The meeting ended with the Department of Fish & Game immediately implementing the extra 5-day subsistence closure.
Most Working Group members were disappointed, and in fact, expressed displeasure that there was no window of opportunity for subsistence harvest of Chinook salmon.
The agencies that manage the fisheries must go with the best available information they have, which granted isn’t perfect. I’m sure most people would agree, if anyone is to err, it’s best to do it on the side of the fish. As Fritz Charles said at the previous Working Group meeting, “I want my grandchild’s grandchildren to fish for Chinook 40 years from now.”
According to the Bethel Test Fishery this is how dire the Chinook run is:
Graph showing relatively few fish caught in the Bethel Test Fishery
(While Nick Kameroff was captaining his barge past Napaimute he noted that the much of the early run is comprised of the white-nosed kings that tend to run much deeper than the remainder of the run – so he did question how valid the numbers were this early in the run)
This graph shows this year’s Test Fishery numbers compared to the previous four years. Remember that 2010 had been the lowest year on record, but 2011 wasn’t much better; note that none of the previous four years met the Department’s escapement goals (verified by the weir data in the later table).
The graph’s numbers on the left correspond to how many fish have been caught so far or by a particular date – so by this time the past few years, even the low run of 2010 had many more fish than caught this year. Obviously this can indicate a late run, but more than likely it’s showing a weak run. In fact, most years exhibiting a late run tended to be on the weaker side.
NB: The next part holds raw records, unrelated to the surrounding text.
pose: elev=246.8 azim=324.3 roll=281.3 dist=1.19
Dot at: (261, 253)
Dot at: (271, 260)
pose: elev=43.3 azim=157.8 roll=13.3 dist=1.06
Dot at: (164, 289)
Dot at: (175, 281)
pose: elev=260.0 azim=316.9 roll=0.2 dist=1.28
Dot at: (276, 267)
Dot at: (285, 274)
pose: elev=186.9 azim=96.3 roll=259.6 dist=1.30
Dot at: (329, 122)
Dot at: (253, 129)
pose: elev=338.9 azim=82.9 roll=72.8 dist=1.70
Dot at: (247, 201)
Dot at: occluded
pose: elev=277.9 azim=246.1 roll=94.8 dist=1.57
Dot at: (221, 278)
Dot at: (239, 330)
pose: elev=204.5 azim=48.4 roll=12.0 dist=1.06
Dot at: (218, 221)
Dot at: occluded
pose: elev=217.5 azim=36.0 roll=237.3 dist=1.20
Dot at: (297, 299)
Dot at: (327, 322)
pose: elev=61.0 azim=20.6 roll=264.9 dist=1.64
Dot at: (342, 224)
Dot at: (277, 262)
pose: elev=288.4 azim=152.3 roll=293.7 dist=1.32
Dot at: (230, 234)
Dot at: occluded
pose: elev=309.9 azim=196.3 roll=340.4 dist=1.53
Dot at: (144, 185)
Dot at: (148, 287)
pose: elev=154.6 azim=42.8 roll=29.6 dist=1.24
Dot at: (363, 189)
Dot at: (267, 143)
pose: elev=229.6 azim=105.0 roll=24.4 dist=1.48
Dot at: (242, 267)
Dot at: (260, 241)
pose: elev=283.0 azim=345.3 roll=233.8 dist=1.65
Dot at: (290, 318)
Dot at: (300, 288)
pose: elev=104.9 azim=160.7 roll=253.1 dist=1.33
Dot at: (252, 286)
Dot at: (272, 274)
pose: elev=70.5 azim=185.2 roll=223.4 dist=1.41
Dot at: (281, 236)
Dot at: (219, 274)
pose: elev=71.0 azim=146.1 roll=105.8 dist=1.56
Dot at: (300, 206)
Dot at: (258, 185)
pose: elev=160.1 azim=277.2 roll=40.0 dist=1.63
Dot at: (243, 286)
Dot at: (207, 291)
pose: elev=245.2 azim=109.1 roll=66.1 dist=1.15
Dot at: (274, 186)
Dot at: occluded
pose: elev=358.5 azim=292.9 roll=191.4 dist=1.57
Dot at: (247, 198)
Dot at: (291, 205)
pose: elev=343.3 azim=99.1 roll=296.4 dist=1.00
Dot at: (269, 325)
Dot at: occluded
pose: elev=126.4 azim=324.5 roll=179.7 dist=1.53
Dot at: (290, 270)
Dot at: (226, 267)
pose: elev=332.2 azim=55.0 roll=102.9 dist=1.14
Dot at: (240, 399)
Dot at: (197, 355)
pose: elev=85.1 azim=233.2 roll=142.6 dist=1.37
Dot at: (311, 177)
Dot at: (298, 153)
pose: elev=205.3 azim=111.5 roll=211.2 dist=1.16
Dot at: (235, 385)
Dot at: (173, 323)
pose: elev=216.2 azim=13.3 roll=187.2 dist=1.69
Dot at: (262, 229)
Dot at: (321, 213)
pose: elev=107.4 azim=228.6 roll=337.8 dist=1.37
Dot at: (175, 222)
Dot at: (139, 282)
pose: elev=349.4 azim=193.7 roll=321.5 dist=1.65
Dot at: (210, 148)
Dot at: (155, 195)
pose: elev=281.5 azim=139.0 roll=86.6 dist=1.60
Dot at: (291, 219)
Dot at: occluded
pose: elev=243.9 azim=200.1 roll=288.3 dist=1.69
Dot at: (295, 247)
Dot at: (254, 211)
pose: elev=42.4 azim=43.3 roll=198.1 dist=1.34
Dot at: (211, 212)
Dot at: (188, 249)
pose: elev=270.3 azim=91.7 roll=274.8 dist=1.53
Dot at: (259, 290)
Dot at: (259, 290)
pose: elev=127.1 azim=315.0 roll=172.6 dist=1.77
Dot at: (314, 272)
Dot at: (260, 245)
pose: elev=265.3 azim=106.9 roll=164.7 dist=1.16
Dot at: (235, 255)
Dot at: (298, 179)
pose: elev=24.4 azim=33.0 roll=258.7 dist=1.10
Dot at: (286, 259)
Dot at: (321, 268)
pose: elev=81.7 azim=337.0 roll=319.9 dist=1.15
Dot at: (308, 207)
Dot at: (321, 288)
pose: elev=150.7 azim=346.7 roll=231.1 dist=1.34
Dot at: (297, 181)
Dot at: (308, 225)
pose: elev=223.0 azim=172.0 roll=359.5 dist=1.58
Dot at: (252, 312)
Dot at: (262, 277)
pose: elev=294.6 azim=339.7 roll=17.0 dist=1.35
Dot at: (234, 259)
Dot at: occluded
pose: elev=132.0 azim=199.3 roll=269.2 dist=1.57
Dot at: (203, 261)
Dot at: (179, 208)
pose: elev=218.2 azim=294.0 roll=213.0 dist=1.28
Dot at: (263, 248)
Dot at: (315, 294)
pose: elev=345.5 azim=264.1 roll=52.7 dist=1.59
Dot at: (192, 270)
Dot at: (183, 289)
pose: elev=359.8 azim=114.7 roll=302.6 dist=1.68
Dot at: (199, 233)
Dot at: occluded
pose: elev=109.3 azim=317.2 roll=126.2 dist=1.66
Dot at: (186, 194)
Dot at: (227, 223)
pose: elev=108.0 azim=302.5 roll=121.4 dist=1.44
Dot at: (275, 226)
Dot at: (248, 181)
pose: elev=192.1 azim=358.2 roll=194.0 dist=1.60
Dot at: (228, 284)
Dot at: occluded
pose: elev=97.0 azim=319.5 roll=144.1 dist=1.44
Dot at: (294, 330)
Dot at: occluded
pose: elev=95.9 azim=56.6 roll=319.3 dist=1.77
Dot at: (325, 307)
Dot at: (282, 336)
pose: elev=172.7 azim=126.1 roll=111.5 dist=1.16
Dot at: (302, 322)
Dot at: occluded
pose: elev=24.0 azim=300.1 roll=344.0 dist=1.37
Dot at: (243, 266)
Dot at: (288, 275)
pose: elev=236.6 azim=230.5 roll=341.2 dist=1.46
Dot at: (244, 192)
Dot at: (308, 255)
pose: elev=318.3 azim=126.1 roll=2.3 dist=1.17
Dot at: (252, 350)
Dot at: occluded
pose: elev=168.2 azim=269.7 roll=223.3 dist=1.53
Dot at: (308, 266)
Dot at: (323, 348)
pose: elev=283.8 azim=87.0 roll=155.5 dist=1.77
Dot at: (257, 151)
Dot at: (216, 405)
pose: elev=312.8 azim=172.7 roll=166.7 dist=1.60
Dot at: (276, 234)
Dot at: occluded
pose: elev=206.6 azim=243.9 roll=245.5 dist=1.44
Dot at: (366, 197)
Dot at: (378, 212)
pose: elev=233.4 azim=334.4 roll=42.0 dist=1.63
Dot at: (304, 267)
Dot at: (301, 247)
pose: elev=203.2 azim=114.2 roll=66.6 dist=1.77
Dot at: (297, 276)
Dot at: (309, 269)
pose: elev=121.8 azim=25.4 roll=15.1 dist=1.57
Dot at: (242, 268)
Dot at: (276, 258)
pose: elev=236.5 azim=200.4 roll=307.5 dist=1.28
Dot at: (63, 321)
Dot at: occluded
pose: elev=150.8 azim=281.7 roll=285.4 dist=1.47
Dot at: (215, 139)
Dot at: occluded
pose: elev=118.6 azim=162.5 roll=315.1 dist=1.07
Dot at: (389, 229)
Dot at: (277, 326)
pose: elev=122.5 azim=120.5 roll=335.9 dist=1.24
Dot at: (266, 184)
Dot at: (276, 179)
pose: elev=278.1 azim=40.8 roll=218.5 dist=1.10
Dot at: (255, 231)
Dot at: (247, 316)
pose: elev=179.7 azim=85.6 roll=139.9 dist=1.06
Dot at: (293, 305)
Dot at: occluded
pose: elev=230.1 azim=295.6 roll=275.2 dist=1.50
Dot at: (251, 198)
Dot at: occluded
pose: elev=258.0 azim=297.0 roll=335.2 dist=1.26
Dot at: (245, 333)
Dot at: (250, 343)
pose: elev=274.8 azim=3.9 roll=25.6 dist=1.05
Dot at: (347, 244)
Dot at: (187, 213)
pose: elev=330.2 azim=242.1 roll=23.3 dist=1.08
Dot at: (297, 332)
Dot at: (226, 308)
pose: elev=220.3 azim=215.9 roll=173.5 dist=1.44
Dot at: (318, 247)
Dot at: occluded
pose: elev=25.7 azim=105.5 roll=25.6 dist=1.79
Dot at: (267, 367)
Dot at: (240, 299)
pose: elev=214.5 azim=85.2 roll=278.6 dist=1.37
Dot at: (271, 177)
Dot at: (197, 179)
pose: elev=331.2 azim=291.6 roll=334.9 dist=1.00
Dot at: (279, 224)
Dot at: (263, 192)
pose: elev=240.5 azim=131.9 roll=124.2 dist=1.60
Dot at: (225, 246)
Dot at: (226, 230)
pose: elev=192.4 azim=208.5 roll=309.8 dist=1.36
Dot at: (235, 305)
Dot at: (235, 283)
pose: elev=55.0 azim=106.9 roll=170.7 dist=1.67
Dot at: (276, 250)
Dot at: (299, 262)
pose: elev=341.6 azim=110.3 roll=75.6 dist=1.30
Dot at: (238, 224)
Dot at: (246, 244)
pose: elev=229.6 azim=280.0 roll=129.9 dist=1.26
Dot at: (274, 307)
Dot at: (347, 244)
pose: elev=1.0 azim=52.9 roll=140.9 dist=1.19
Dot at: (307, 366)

As you can see, this year we’re pretty much flat-lined at a very low number as far as the Catch Per Unit Effort.
Here’s a different way of showing the Bethel Test Fish numbers over the last 9 years:
Bethel Test Fish Cumulative Results As Of June 15
Once again here are the escapement numbers the past five years.
Escapement The Previous 5 Years From Weir Data
Keep in mind that the 5-day restriction – or any for that matter – can be rescinded if the assessment tools determine that the run is adequate.
A VERY IMPORTANT MESSAGE IS THAT over the past few months both agencies, as well as the Working Group and other local organizations, have publically promoted the use of other more abundant fish species (e.g., chums & sockeye) as a conservation measure.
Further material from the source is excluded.